Learn About Me: Ferdouse

Research


I have long standing interest in Statistical Genetics. My methodological, computational and collaborative work address high-throughput genomic data. I am primarily interested in development and application of statistical methods to human genome data sets to identify genes determining complex diseases and phenotypes. I was motivated in methodological and computational development toward current direction while doing my MS in Mathematical Statistics under supervision of Mir Masoom Ali. My methodological development was reinforced, along with collaborative work, during my PhD research under the direction of Eleanor Feingold in the Department of Biostatistics at University of Pittsburgh. The main focus of my dissertation thesis was to develop a regionally smoothed meta-analysis method for GWAS data sets. I also developed human meiotic recombination scoring method for complex pedigree structures.

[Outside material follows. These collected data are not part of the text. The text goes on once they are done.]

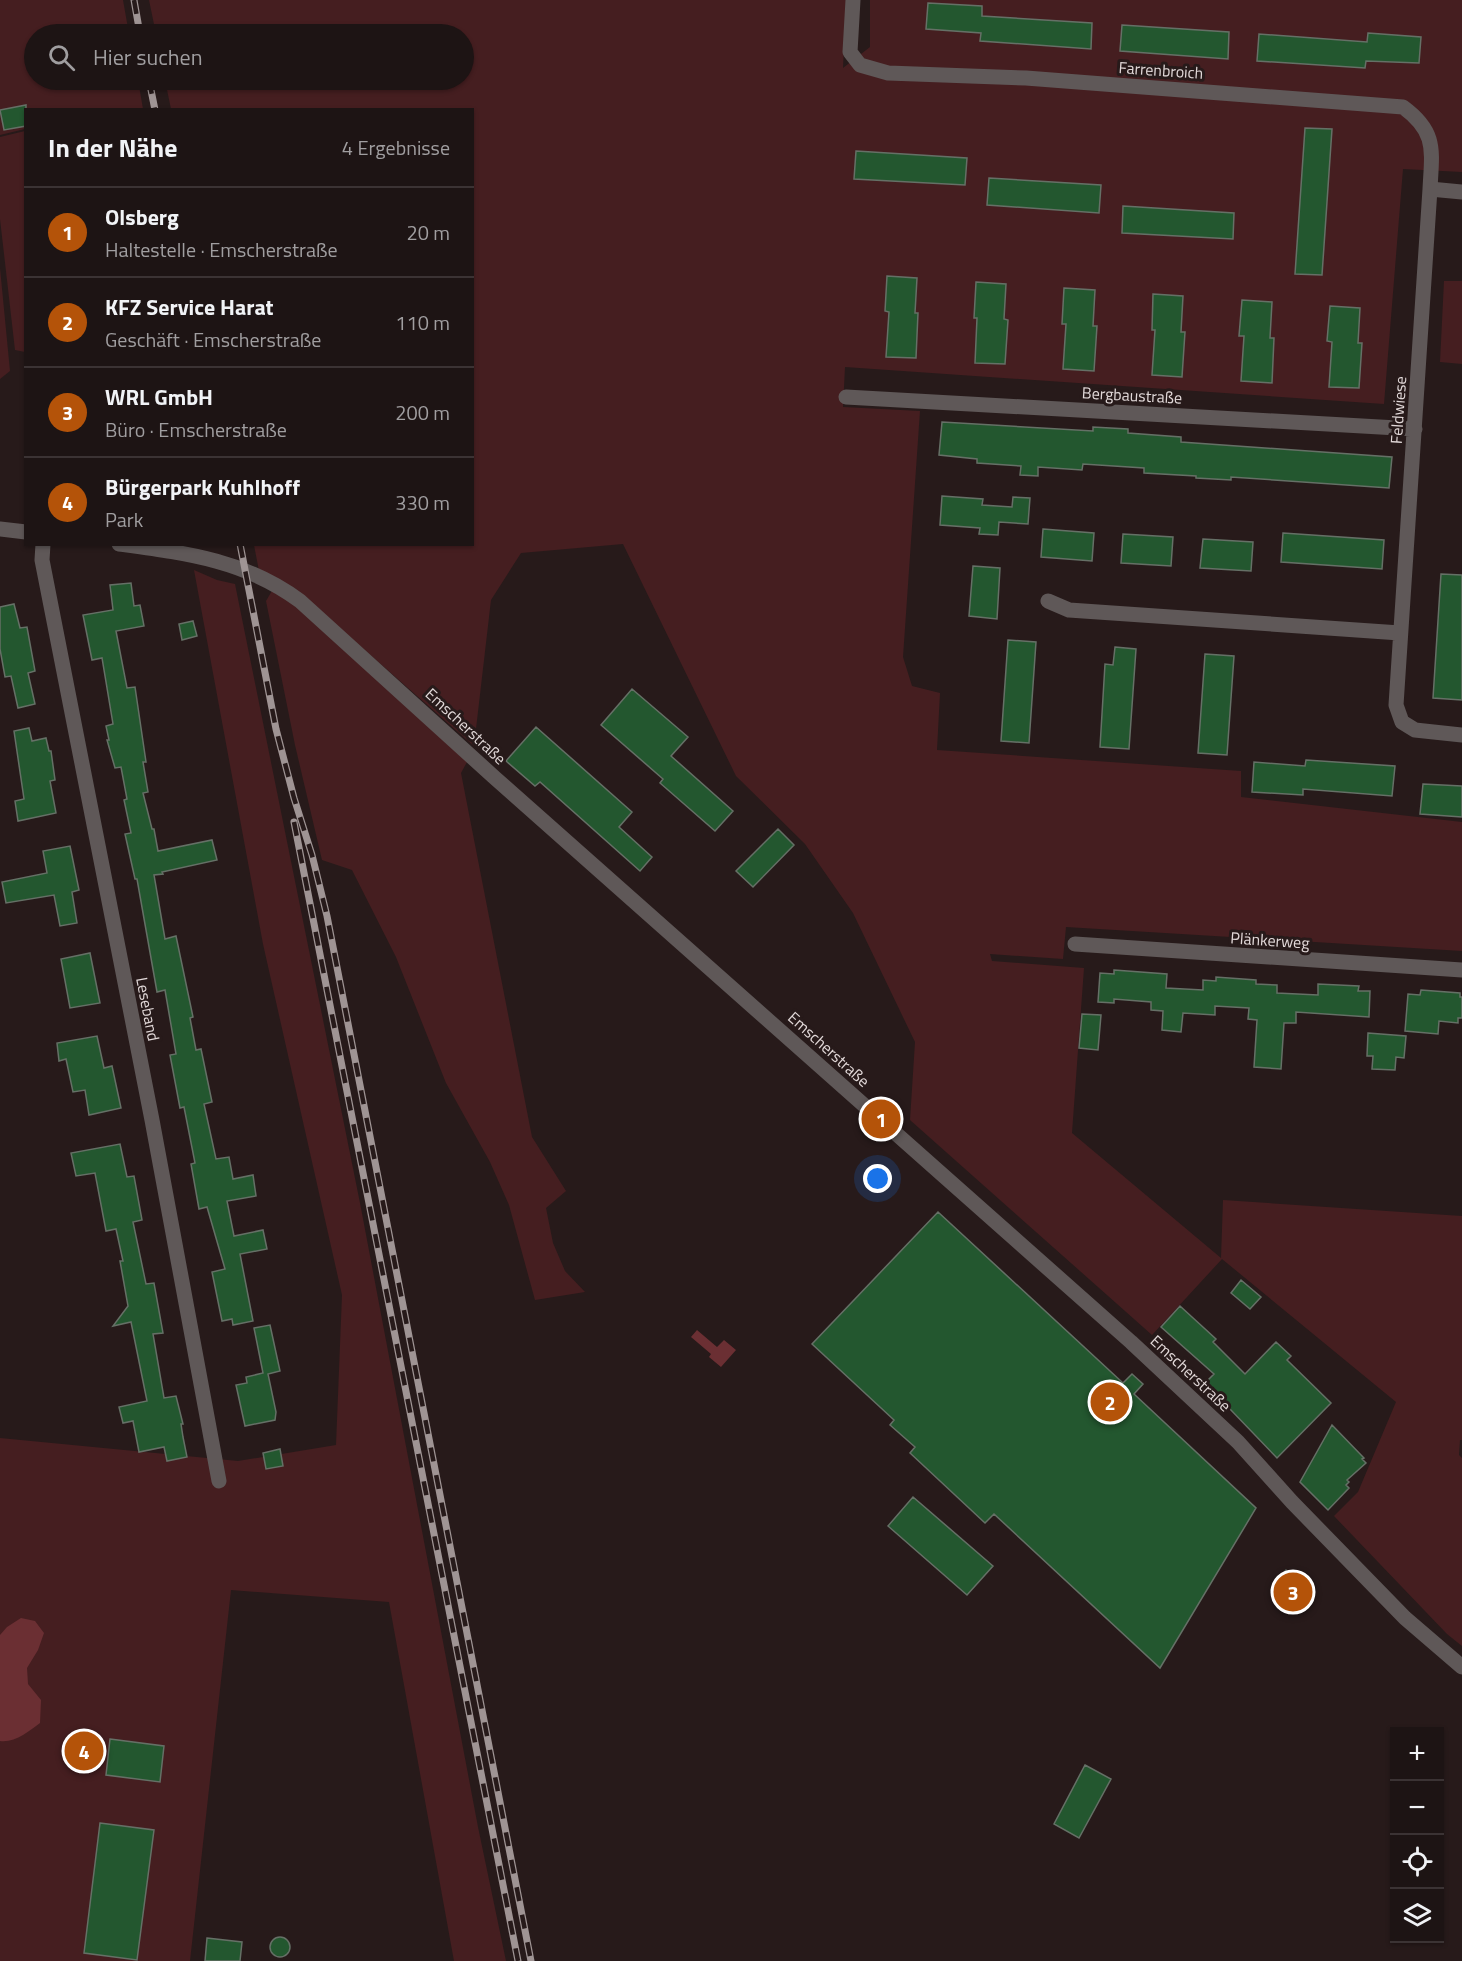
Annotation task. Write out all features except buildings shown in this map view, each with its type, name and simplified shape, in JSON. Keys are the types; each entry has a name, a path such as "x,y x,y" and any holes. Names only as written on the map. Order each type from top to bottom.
{"street":[{"name":"Farrenbroich","path":"853,0 850,52 860,65 888,73 1026,78 1403,107 1418,118 1428,134 1432,153 1430,189"},
{"path":"1430,189 1462,192"},
{"name":"Feldwiese","path":"1430,189 1396,705 1401,722 1415,729 1462,735"},
{"name":"Bergbaustraße","path":"846,397 1415,429"},
{"path":"0,529 24,532"},
{"name":"Leseband","path":"43,546 42,560 152,1120 219,1481"},
{"name":"Emscherstraße","path":"132,546 196,556 245,570 277,585 300,601 495,778 1131,1342 1238,1442 1292,1502 1405,1618 1462,1667"},
{"path":"1048,601 1069,610 1400,633"},
{"name":"Plänkerweg","path":"1075,944 1462,970"}],"shaded area":[{"path":"0,0 123,0 127,24 24,24 24,90 140,90 143,108 24,108 24,129 0,135"},
{"path":"149,0 846,0 843,68 870,47 870,0 1462,0 1462,172 1403,169 1384,404 845,367 843,407 920,411 903,657 912,686 940,693 937,750 1241,771 1241,797 1462,822 1462,951 1066,927 1063,959 990,954 992,961 1084,968 1072,1133 1221,1258 1223,1200 1462,1216 1462,1440 1460,1440 1459,1455 1462,1458 1462,1646 1447,1634 1334,1516 1358,1492 1396,1402 1222,1259 1152,1335 910,1120 915,1042 853,913 805,844 736,776 623,544 521,553 491,600 474,746 302,595 259,571 254,546 474,546 474,108 171,108 167,90 474,90 474,24 154,24"},
{"path":"24,131 24,352 15,350 0,219 0,137"},
{"path":"0,268 10,371 0,379"},
{"path":"1444,281 1462,281 1462,364 1440,362"},
{"path":"194,570 217,580 235,584 360,1203 478,1827 506,1961 454,1961 389,1602 231,1590 190,1961 0,1961 0,1438 238,1461 336,1445 342,1295 263,944"},
{"path":"273,589 298,606 467,762 461,773 532,1137 566,1191 546,1208 553,1243 565,1271 585,1292 535,1300 509,1205 490,1162 446,1083 396,957 352,870 322,860 295,745 266,601"},
{"path":"697,1330 717,1347 724,1340 736,1350 721,1367 709,1357 711,1354 691,1337"},
{"path":"21,1618 35,1621 44,1633 38,1650 27,1668 28,1684 41,1700 40,1723 16,1738 0,1741 0,1635 7,1627"}],"railway":[{"path":"134,0 138,24"},
{"path":"151,90 155,108"},
{"path":"240,546 276,729 327,916 531,1961"},
{"path":"294,822 518,1961"}],"place":[{"name":"Olsberg","path":"881,1119"},
{"name":"KFZ Service Harat","path":"1110,1402"},
{"name":"WRL GmbH","path":"1293,1592"},
{"name":"Bürgerpark Kuhlhoff","path":"84,1751"}]}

Currently I am working with Terri Beaty and Ingo Ruczinski as a postdoctoral fellow in Johns Hopkins Bloomberg School of Public Health. My research interests intersect with statistical genetics, genetic epidemiology of complex diseases, and bioinformatics. Currently I am involved with different collaborative studies on genetic epidemiology of oral cleft and a study of chronic obstructive pulmonary disease. My primary objective is to develop statistical and computational methods for different types of high-throughput genomics data including targeted sequencing data, whole exome sequencing data, and whole genome sequencing data.